1 Problem Statement
During a drill, we used Wireshark to capture a packet similar to the one shown below. How can we perform USB traffic analysis on it?
![USB traffic analysis](https://www.ids-sax2.com/wp-content/uploads/picture/ask-qcloudimg-com-x53v26e0jn.png)
2 Problem Analysis
2.1 How is the traffic packet captured?
First, from the packet above, we can deduce that it’s a USB traffic packet. We can start by analyzing how the USB packet is captured.
Before starting, let’s introduce some basic USB knowledge. USB has different specifications, and here are the three ways to use USB:
l USB UART
l USB HID
l USB Memory
UART or Universal Asynchronous Receiver/Transmitter. In this mode, the device simply uses USB for receiving and transmitting data without any other communication functions.

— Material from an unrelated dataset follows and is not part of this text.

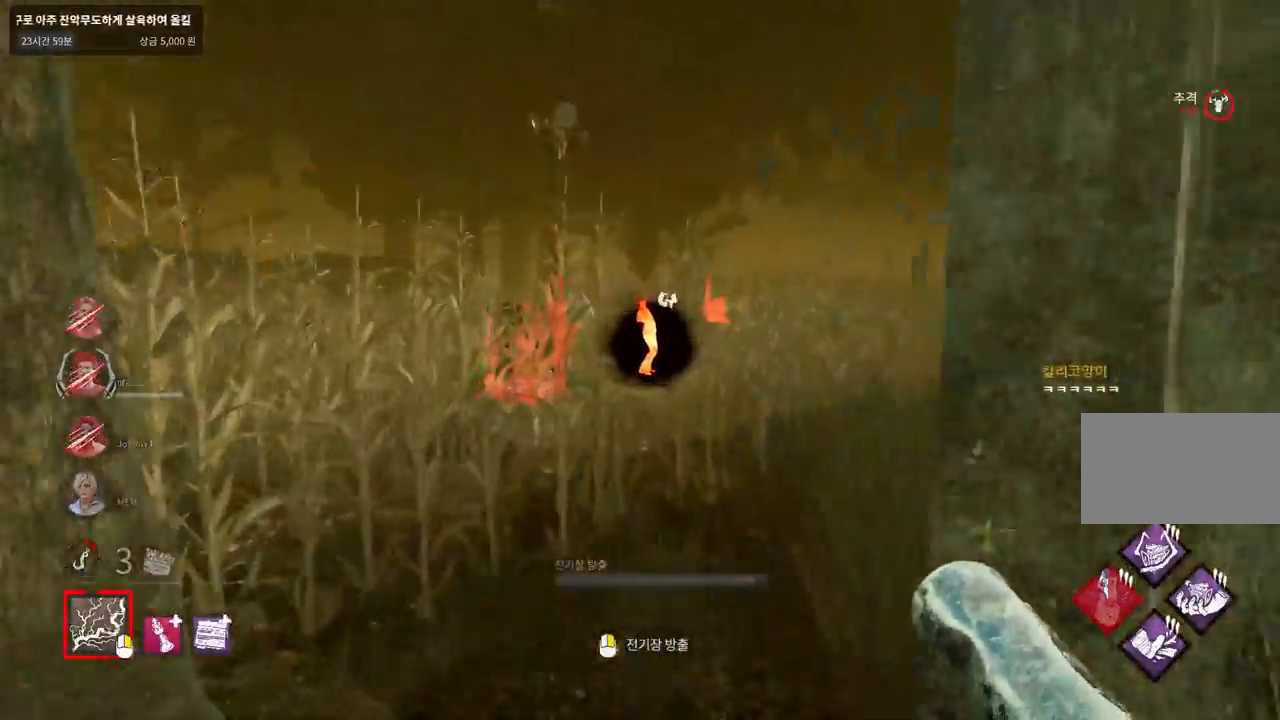
{"keys": ["w"], "mouse": [], "events": []}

HID is a Human Interface Device. This type of communication is suitable for interactive equipment, which includes devices like keyboards, mice, game controllers, and digital display devices.
Lastly, it’s USB Memory, or data storage. External HDDs, thumb drives/flash drives, etc., fall into this category.
The most widely used among these is either USB HID or USB Memory.
Every USB device (especially HID or Memory) has a Vendor ID and a Product ID. The Vendor ID indicates which manufacturer made this USB device. The Product ID marks different products; it’s not necessarily a unique number, although unique numbers are preferred. As shown below.
![USB traffic analysis](https://www.ids-sax2.com/wp-content/uploads/picture/ask-qcloudimg-com-v6segr5x2c.png)
The image shows the list of USB devices connected to my computer in a virtual machine environment, viewed through the ‘lsusb’ command.
For instance, I have a wireless mouse in VMware. It belongs to a HID device. This device operates normally, and by this command, we can see all USB devices. Now can you identify which one is the mouse? That’s right, it’s the fourth one, shown here:
Bus 002 Device 002: ID 0e0f:0003 VMware, Inc. Virtual Mouse
Among them, ID 0e0f:0003 is the Vendor-Product Id pair, the value of Vendor Id is 0e0f, and the value of Product Id is 0003. Bus 002 Device 002 means that the USB device is connected normally, which needs to be recorded.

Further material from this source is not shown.